■ Trecho do documento
+===+

Alegações Finais por memoriais Tribunal do Júri- impronuncia e afastamento das qualificadoras

EXCELENTÍSSIMO (A) SENHOR (A) DOUTOR (A) JUIZ (A) DE DIREITO DA ÚNICA VARA CRIMINAL DA COMARCA DE ——— – ESTADO DO ———–.

“O dano é mais grave quando se condena um inocente por um crime, mas já é bastante considerável quando um queixoso com uma alegação bem fundamentada não é ouvido pelo tribunal, ou quando um réu dele sai com um estigma imerecido” [1]

Autos de Ação Penal n.º XXXXXXXXXXX.

+===+

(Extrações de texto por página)
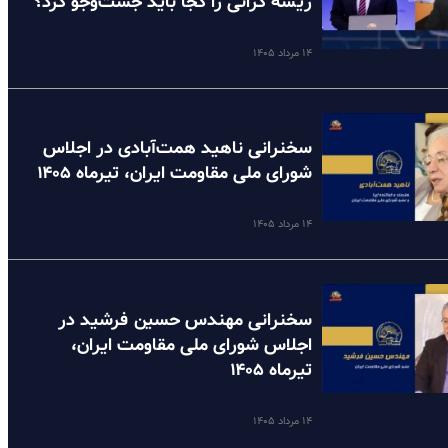
ریشه گرانی را کجا باید جست‌وجو کرد؟
۱۴ مرداد ۱۴۰۵
سخنرانی ناهید همت‌آبادی در اجلاس
شورای ملی مقاومت ایران، تیرماه ۱۴۰۵
۱۴ مرداد ۱۴۰۵
سخنرانی مهندس حسین فرشید در
اجلاس شورای ملی مقاومت ایران،
تیرماه ۱۴۰۵
۱۴ مرداد ۱۴۰۵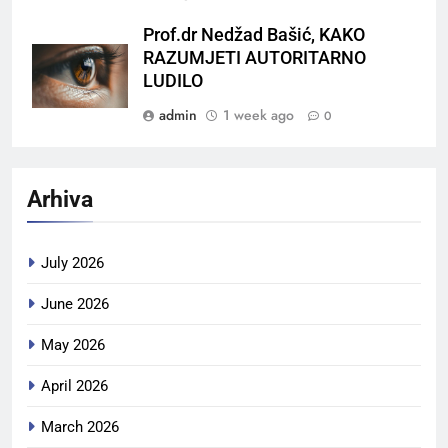
Prof.dr Nedžad Bašić, KAKO
RAZUMJETI AUTORITARNO
LUDILO
admin
1 week ago
0
Arhiva
July 2026
June 2026
May 2026
April 2026
March 2026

+===+

■ Exercício proposto
Dê continuidade às alegações finais sobre impronúncia e afastamento das qualificadoras, começando logo após a última linha apresentada. Os registros constituem um material à parte.

■ Resolução do exercício
XXXXXXXXXXXXXXX, brasileiro, já devidamente qualificado nestes autos de processo crime, através de seu advogado, que a esta subscreve, vem respeitosamente, perante a Vossa Excelência, com fulcro no artigo 403, § 3º, do Código de Processo Penal, apresentar:

ALEGAÇÕES FINAIS POR MEMORIAIS

1 BREVE SINTESE DOS FATOS

O acusado foi denunciado (seq. XXXX) pela suposta prática das condutas ilícitas tipificadas no artigo 12, caput, da Lei n.º 10.826/03 (FATO 1) e artigo 121, § 2º, incisos II e IV, do Código Penal, na forma do artigo 69, caput, do Código Penal (FATO 2).

A denúncia foi parcialmente recebida (Fatos I e II) em 28 de novembro de 2019 (seq. 44.1), tendo em vista que consta da exordial acusatória a narração de terceira conduta ilícita, tipificada no artigo 135, caput, do Código Penal (delito de omissão de socorro) praticada pela pessoa de XXXXXXXXXX, sendo que foi determinado o desmembramento do feito face à conduta acima descrita. Regularmente citado (seq. XXX), o réu apresentou resposta à acusação (seq. XXXX).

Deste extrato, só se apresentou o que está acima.